- **What you should do**
Search the entries below. Return every line that has "Right" in it.

- **Data excerpts**
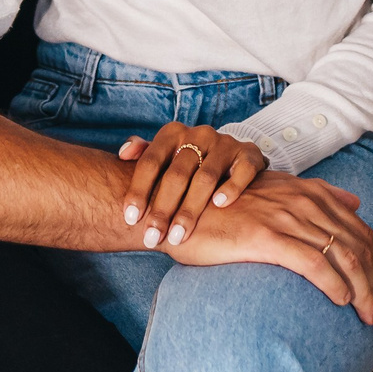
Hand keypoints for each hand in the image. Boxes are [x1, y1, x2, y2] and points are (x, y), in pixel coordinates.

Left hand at [117, 123, 265, 248]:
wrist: (232, 156)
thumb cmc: (189, 162)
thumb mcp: (166, 154)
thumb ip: (144, 154)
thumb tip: (124, 154)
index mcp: (173, 133)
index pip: (151, 162)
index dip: (138, 190)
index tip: (130, 219)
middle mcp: (198, 134)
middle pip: (176, 174)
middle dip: (162, 210)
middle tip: (152, 237)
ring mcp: (225, 143)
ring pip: (205, 177)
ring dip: (190, 210)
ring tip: (178, 236)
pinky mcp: (248, 154)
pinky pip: (241, 171)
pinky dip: (231, 188)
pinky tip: (219, 205)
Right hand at [161, 171, 372, 325]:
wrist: (176, 207)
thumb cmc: (224, 206)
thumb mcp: (273, 191)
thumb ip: (315, 194)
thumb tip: (354, 202)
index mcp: (308, 192)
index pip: (359, 230)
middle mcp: (302, 202)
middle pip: (359, 245)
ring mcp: (285, 218)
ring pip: (344, 257)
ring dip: (364, 290)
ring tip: (370, 316)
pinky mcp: (266, 237)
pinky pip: (314, 264)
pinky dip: (335, 285)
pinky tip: (342, 303)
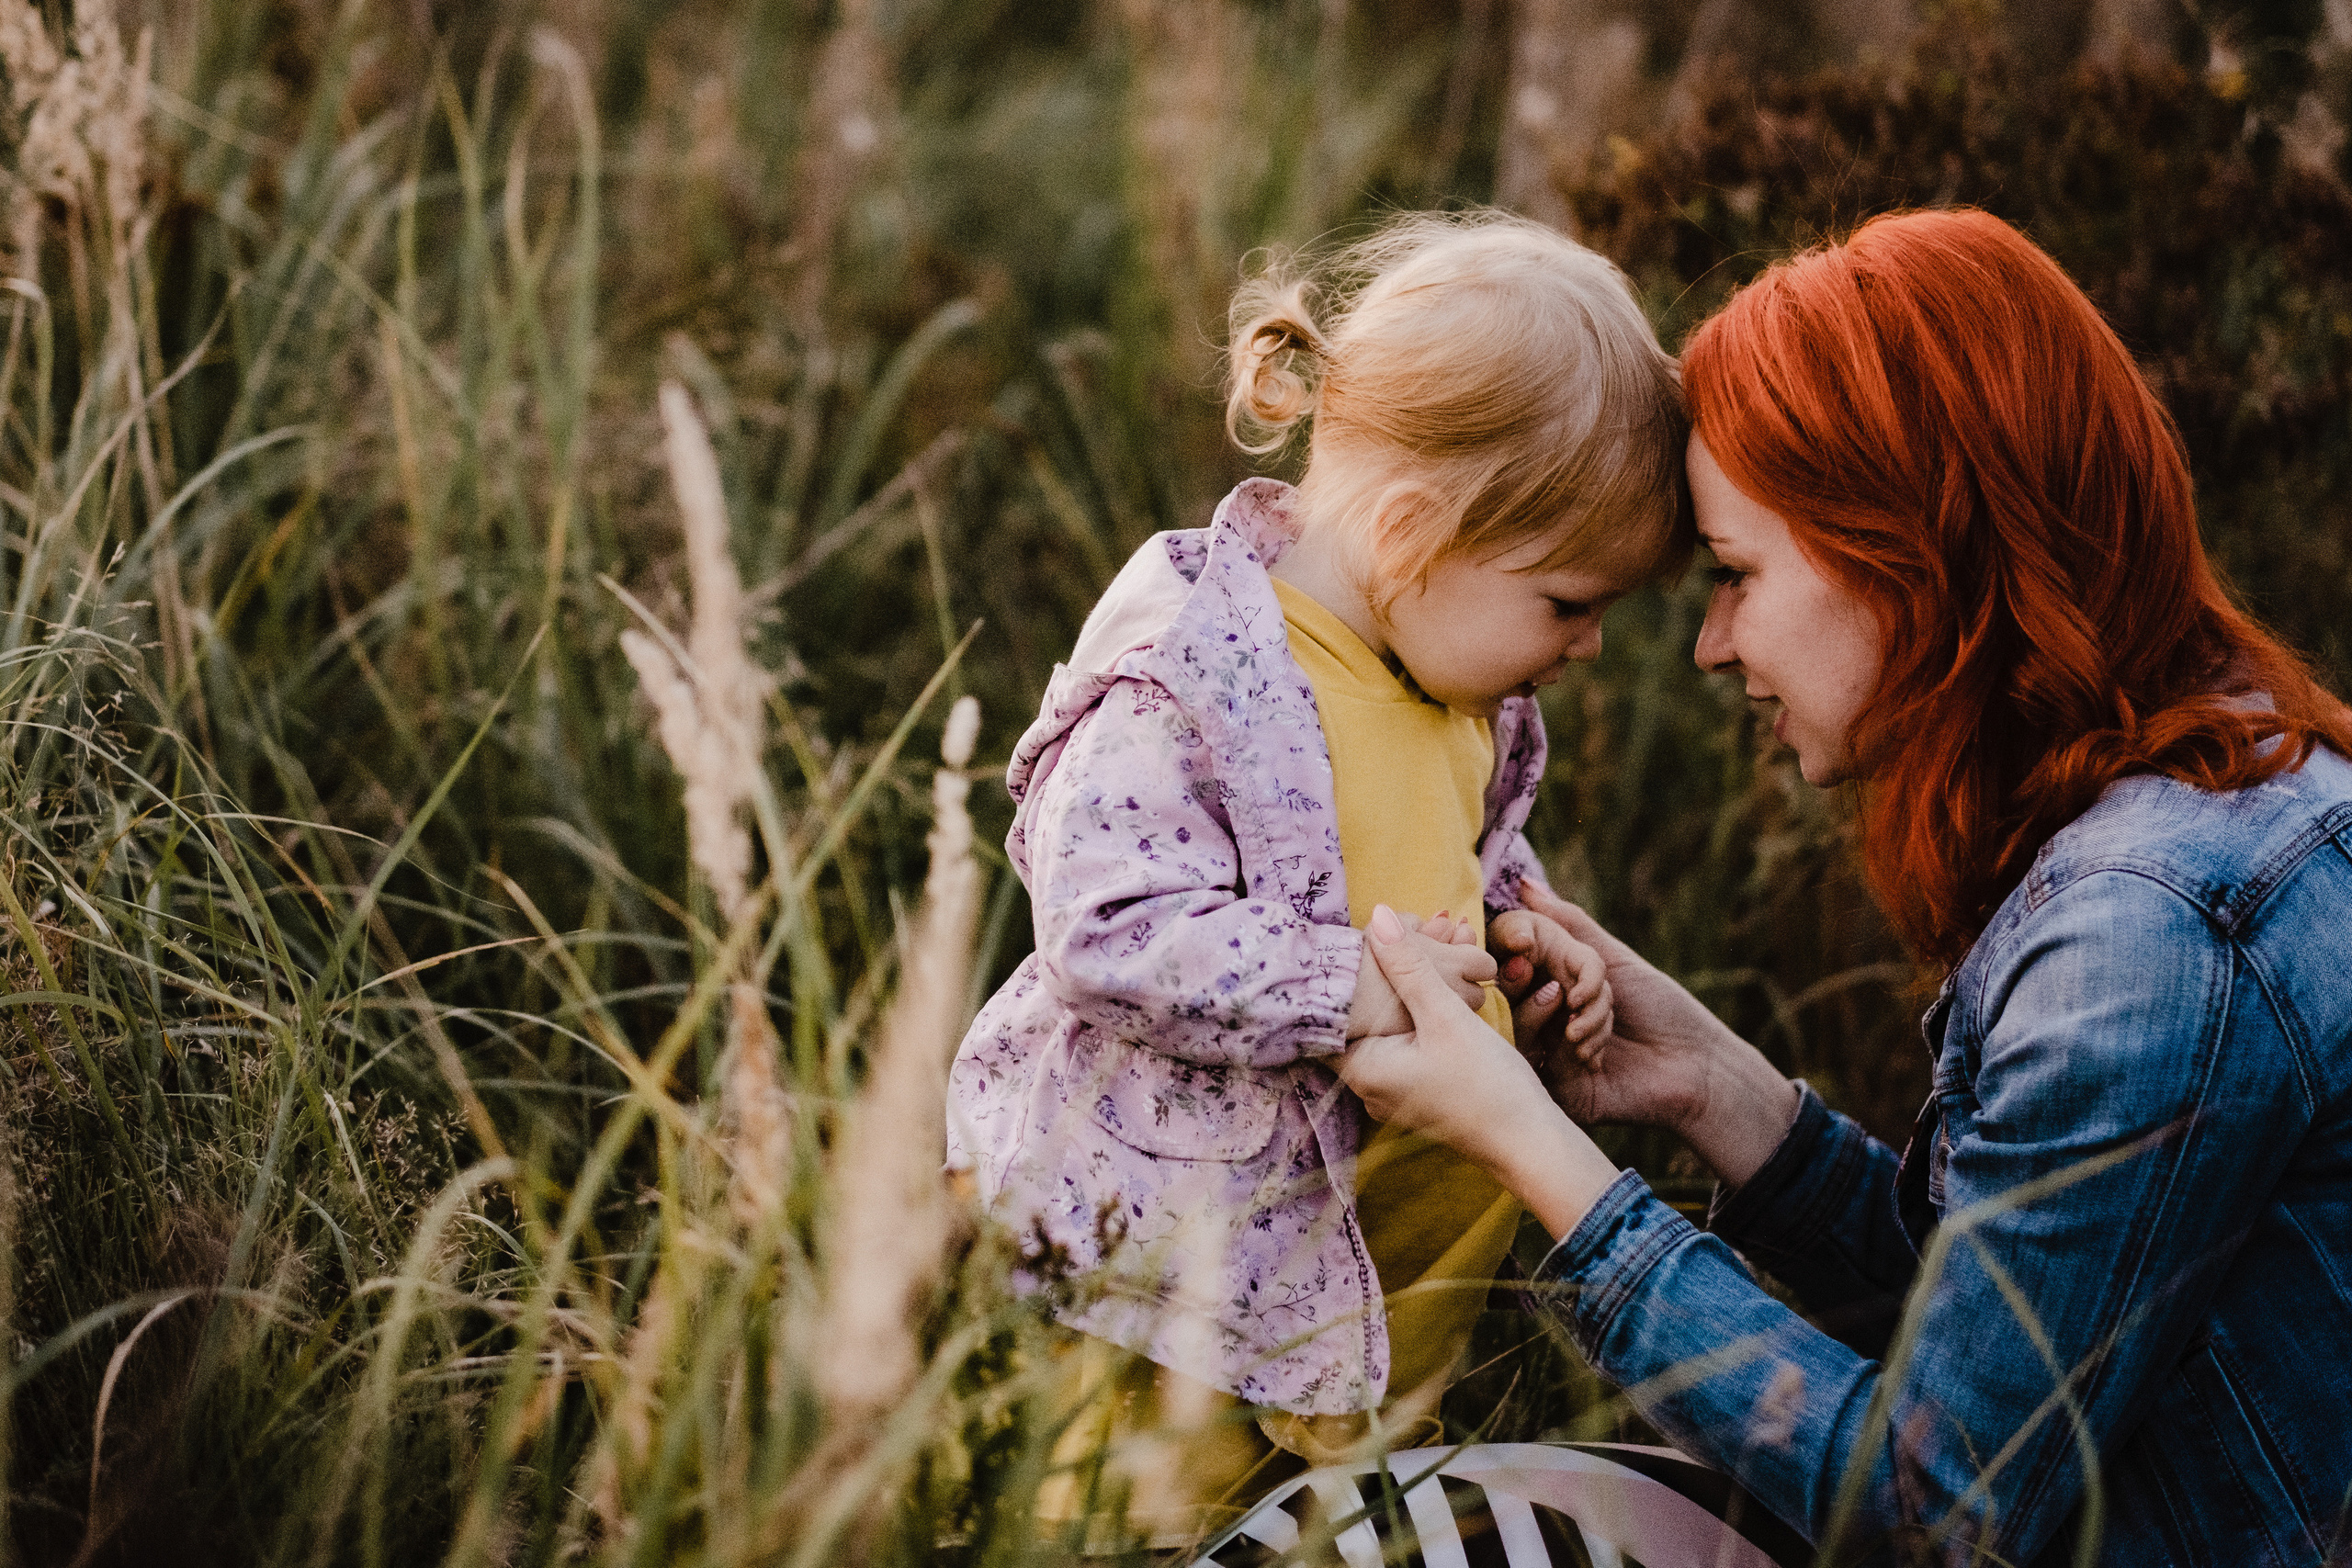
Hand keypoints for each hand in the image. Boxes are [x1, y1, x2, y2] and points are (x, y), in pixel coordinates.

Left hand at [1339, 904, 1622, 1237]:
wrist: (1531, 1143)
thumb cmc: (1489, 1087)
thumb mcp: (1447, 1018)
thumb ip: (1410, 967)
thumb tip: (1378, 917)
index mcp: (1361, 1069)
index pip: (1327, 1011)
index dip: (1338, 969)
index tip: (1354, 937)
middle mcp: (1367, 1083)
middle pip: (1362, 1012)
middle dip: (1382, 967)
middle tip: (1403, 929)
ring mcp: (1392, 1088)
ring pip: (1389, 1021)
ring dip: (1407, 983)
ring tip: (1435, 941)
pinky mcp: (1417, 1087)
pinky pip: (1409, 1037)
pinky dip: (1421, 1007)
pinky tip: (1445, 977)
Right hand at [1512, 881, 1799, 1186]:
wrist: (1695, 1064)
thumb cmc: (1660, 1006)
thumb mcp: (1609, 958)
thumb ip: (1566, 922)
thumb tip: (1523, 883)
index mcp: (1549, 980)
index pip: (1507, 955)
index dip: (1508, 945)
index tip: (1523, 942)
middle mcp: (1539, 1015)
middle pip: (1501, 989)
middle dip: (1525, 982)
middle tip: (1556, 988)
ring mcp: (1543, 1053)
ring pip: (1512, 1025)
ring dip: (1553, 1014)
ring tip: (1587, 1015)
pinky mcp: (1552, 1088)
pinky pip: (1534, 1062)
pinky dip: (1564, 1047)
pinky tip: (1594, 1052)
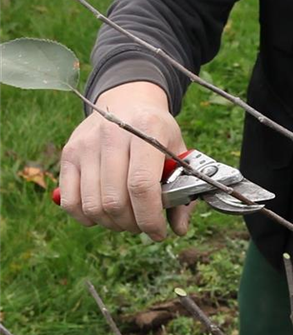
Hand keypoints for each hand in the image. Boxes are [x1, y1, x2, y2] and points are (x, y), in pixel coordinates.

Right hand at [59, 81, 193, 240]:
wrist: (127, 101)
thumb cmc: (157, 133)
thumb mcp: (178, 153)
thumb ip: (182, 191)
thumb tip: (179, 229)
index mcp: (147, 131)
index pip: (142, 186)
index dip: (150, 218)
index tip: (159, 232)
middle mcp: (112, 135)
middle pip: (115, 201)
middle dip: (133, 225)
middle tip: (143, 225)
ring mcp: (86, 144)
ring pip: (93, 206)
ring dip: (112, 224)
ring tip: (126, 220)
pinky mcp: (68, 154)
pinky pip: (70, 201)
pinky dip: (86, 218)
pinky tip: (103, 215)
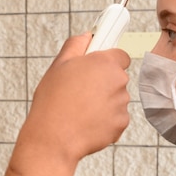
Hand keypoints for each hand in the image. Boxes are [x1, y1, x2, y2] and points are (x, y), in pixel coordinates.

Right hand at [28, 34, 129, 161]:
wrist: (54, 139)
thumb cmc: (53, 102)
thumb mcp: (58, 65)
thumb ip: (76, 45)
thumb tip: (88, 36)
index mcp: (105, 63)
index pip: (120, 55)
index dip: (107, 61)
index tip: (97, 66)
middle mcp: (119, 81)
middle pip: (117, 78)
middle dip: (103, 83)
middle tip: (80, 91)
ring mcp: (122, 104)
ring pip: (116, 99)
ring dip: (104, 102)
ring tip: (80, 110)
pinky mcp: (121, 124)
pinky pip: (115, 118)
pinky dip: (104, 121)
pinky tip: (86, 123)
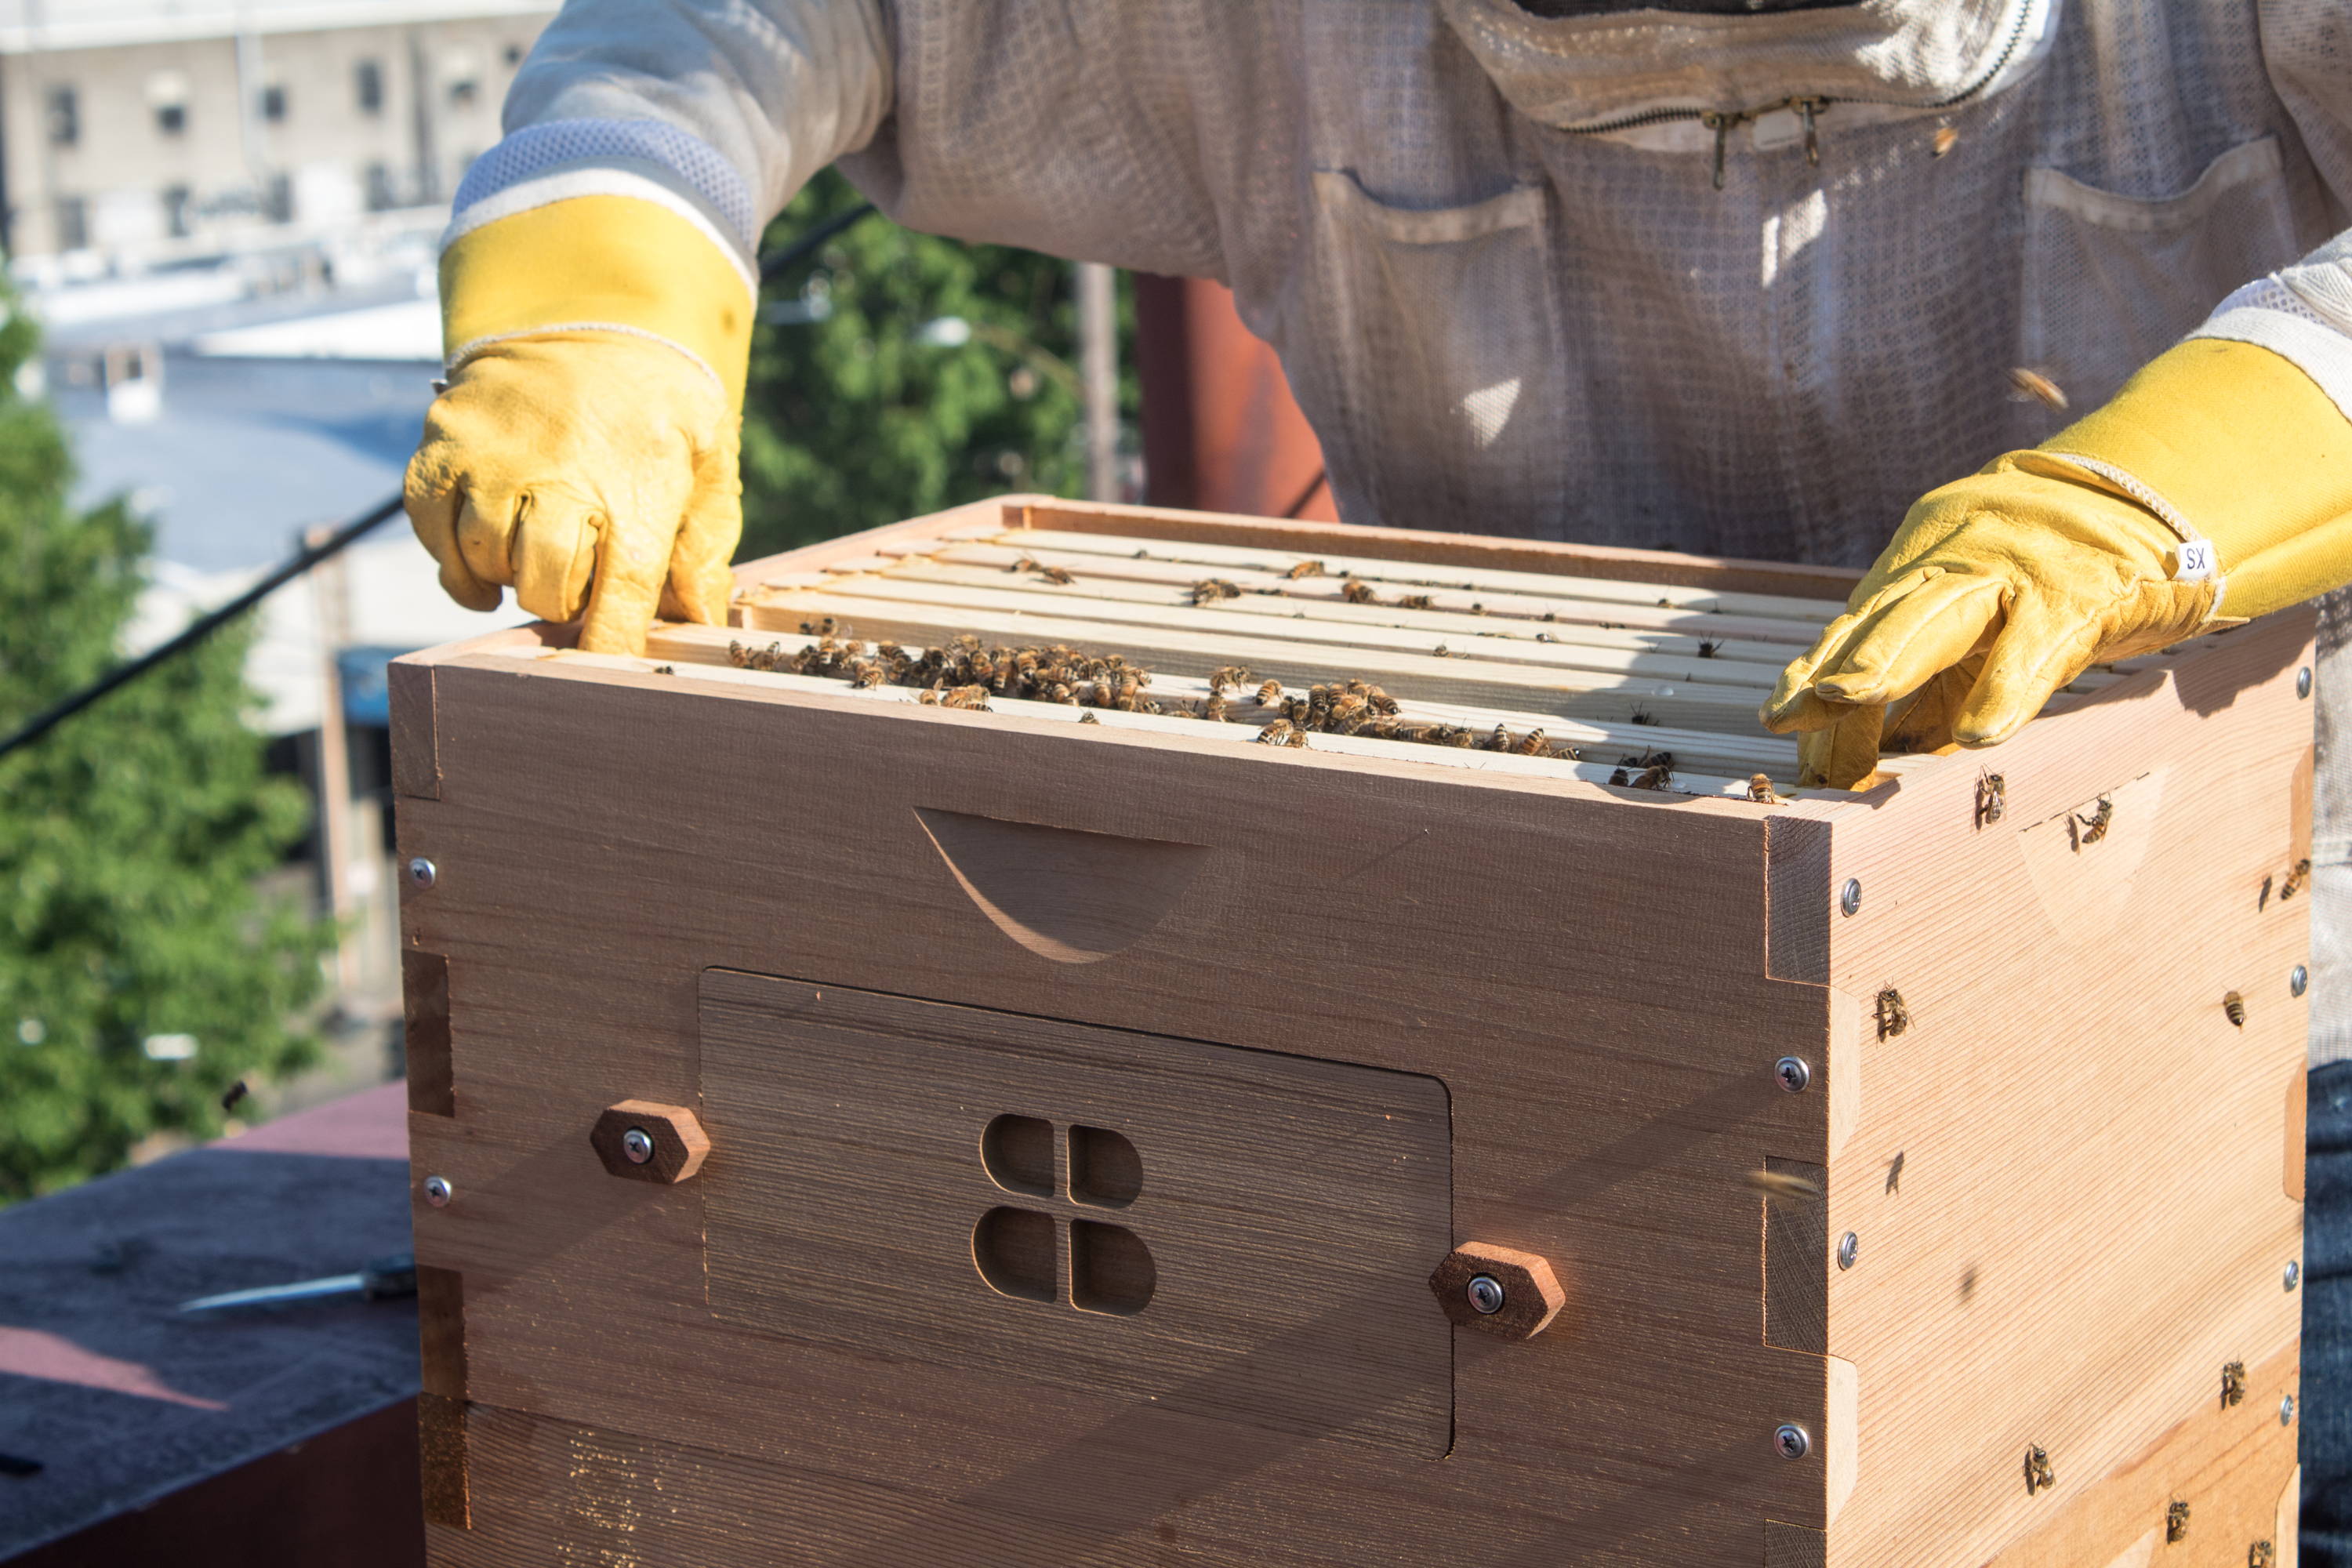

- **Answer to this problem**
Right hand at [161, 171, 372, 325]:
Right hand at [1512, 881, 1799, 1186]:
Right hand at [59, 81, 193, 240]:
Right hand at [28, 34, 129, 161]:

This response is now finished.